DO-IT Staff Profile

Michael Richardson
Picture of DO-IT Staff member Michael Richardson
DO-IT Staff member Michael

My name is Michael Richardson, and I have been working at DO-IT for two years. Currently, I coordinate the CAREERS K-12 program. The goal of this program is to increase the participation of K-12 students with disabilities in work-based learning experiences, such as job shadows and internships. This also includes providing information and support to parents, educators, and employers.

Shortly after I was born in England, my family emigrated to the USA and we settled in Newport Beach, California, where I spent the first 8 years of my life enjoying the sun and surf. At the age of five, I was found to have a moderate hearing loss in my left ear and was fitted with a hearing aid. As I got older, my hearing loss progressed, and I eventually ended up wearing two hearing aids.

After finishing junior high school in Enumclaw, Washington I attended Charles Wright Academy, a private high school in Tacoma, Washington. My parents felt that a smaller classroom environment would be more conducive to my communication needs. Upon graduating from high school, I decided that I needed to meet other students with hearing loss and chose to attend California State University, Northridge (CSUN) near Los Angeles. Additionally, CSUN is well known for its support services to deaf and hard-of-hearing students, and I was impressed by their professional notetaking services. This was a great experience for me, and I learned sign language through my associations with my deaf friends. I received a Bachelor of Science degree in health education in 1990 and moved back home to Washington with the hopes of finding a job as a health educator.

Upon arriving home, I applied to vocational rehabilitation services for job placement assistance. The job developer, who was assisting me in my job search, asked me if I wanted part-time work as a job coach with her agency. I accepted because I needed a job immediately (I was anxious to get my own bachelor pad and out of my parents' hair!). My first task was job coaching a prep cook who was deaf. It was then that I realized I wanted a career working with people with disabilities. After a few months, I was promoted to a job developer and after two years, I accepted a job as a vocational rehabilitation counselor with the Washington State Division of Vocational Rehabilitation (DVR). I worked for DVR for nearly eight years as a counselor, a regional coordinator of Deaf Services, and as a supervisor. Supervising was fun, but tough considering that most of my staff was much older than I was! Seeking a change in environment and wanting to work with students, I applied for my current position at DO-IT, and here I am!

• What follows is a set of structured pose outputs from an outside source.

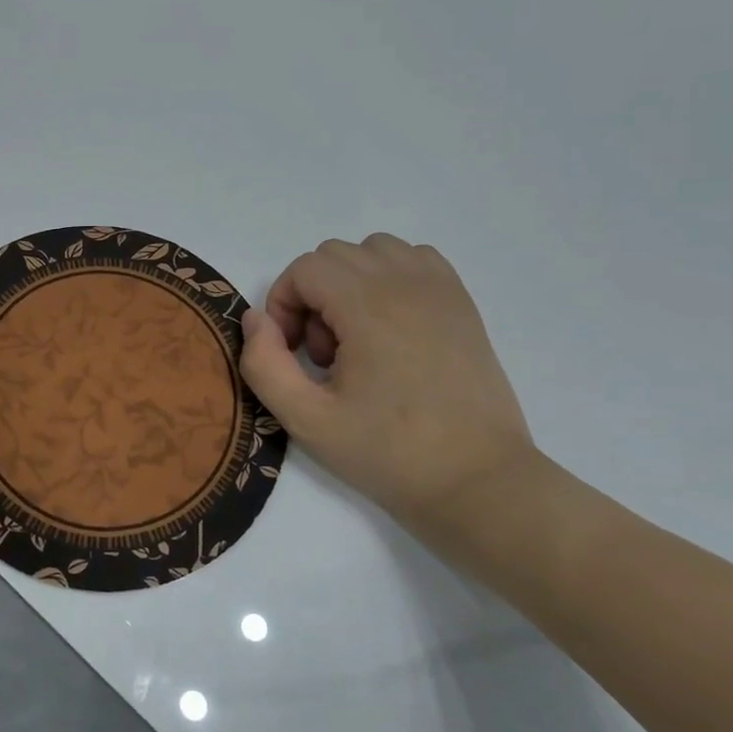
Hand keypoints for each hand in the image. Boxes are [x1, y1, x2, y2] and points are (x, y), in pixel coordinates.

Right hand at [239, 234, 537, 532]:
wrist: (476, 480)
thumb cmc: (388, 453)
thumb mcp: (307, 420)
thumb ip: (264, 365)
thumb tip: (256, 319)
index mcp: (368, 307)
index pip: (304, 268)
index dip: (283, 304)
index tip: (293, 353)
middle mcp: (406, 283)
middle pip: (334, 255)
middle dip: (313, 297)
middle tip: (324, 355)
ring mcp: (440, 289)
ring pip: (374, 250)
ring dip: (350, 283)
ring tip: (358, 339)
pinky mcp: (462, 303)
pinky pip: (414, 260)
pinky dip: (390, 278)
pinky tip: (390, 326)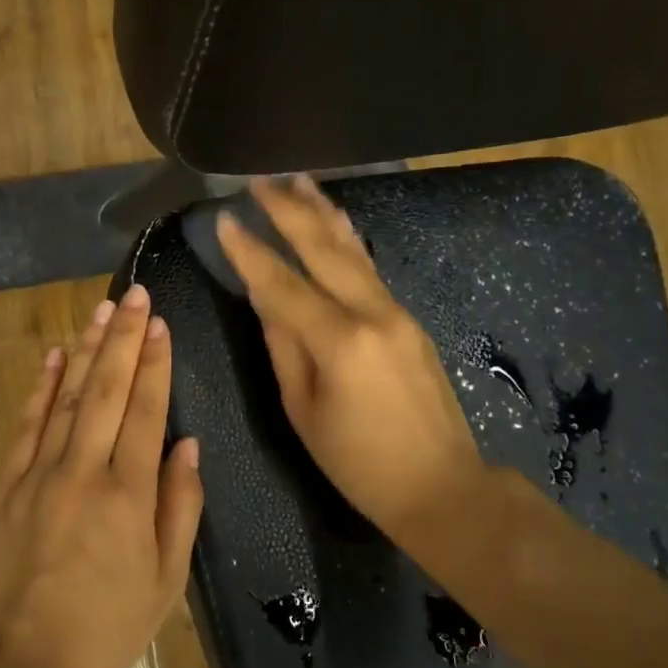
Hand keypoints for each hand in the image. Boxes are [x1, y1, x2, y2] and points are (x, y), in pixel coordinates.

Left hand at [0, 284, 204, 667]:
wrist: (26, 660)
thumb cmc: (108, 625)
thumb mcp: (166, 578)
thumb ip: (180, 506)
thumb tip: (188, 445)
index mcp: (129, 493)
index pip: (146, 410)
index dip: (155, 363)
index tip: (160, 324)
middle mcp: (84, 470)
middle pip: (108, 389)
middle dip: (123, 338)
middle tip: (134, 295)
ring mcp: (40, 473)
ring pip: (68, 396)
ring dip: (86, 350)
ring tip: (101, 311)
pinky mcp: (8, 484)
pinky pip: (28, 424)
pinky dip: (43, 387)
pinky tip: (55, 356)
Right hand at [217, 175, 485, 544]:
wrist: (442, 486)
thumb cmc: (359, 462)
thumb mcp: (304, 410)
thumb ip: (283, 347)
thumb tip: (264, 299)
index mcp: (340, 341)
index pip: (283, 284)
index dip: (250, 252)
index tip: (224, 219)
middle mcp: (372, 313)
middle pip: (324, 250)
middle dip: (289, 211)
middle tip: (260, 181)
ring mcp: (397, 312)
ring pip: (354, 251)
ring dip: (323, 213)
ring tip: (299, 181)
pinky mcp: (409, 320)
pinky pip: (370, 269)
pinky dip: (346, 240)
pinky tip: (335, 223)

Much of my free time is spent with my wife and two little girls, Devon, four years old, Emma, one, and my yellow Lab, Homer. Any other spare time is spent fly-fishing or restoring and riding vintage motorcycles.

My hearing loss has progressed to the severe/profound level in both ears. I use a variety of accommodations, such as a TTY and Voice-Carry-Over (VCO) phone, an e-mail pager, and sign language interpreters for meetings and conferences. I have no problem being deaf, but at the same time I would like to maintain and improve my oral communication skills as much as possible. That's why I decided to go high tech! On November 5, 2001, I had cochlear implant surgery and on December 3rd I had my device hooked up. In just over two weeks, things have really improved for me. Lipreading and oral communication is much easier and I can carry on a phone conversation with some family members (familiar voices). With additional programming and adjustments over the next several months, further improvements are expected! It has been a new and exciting experience for me!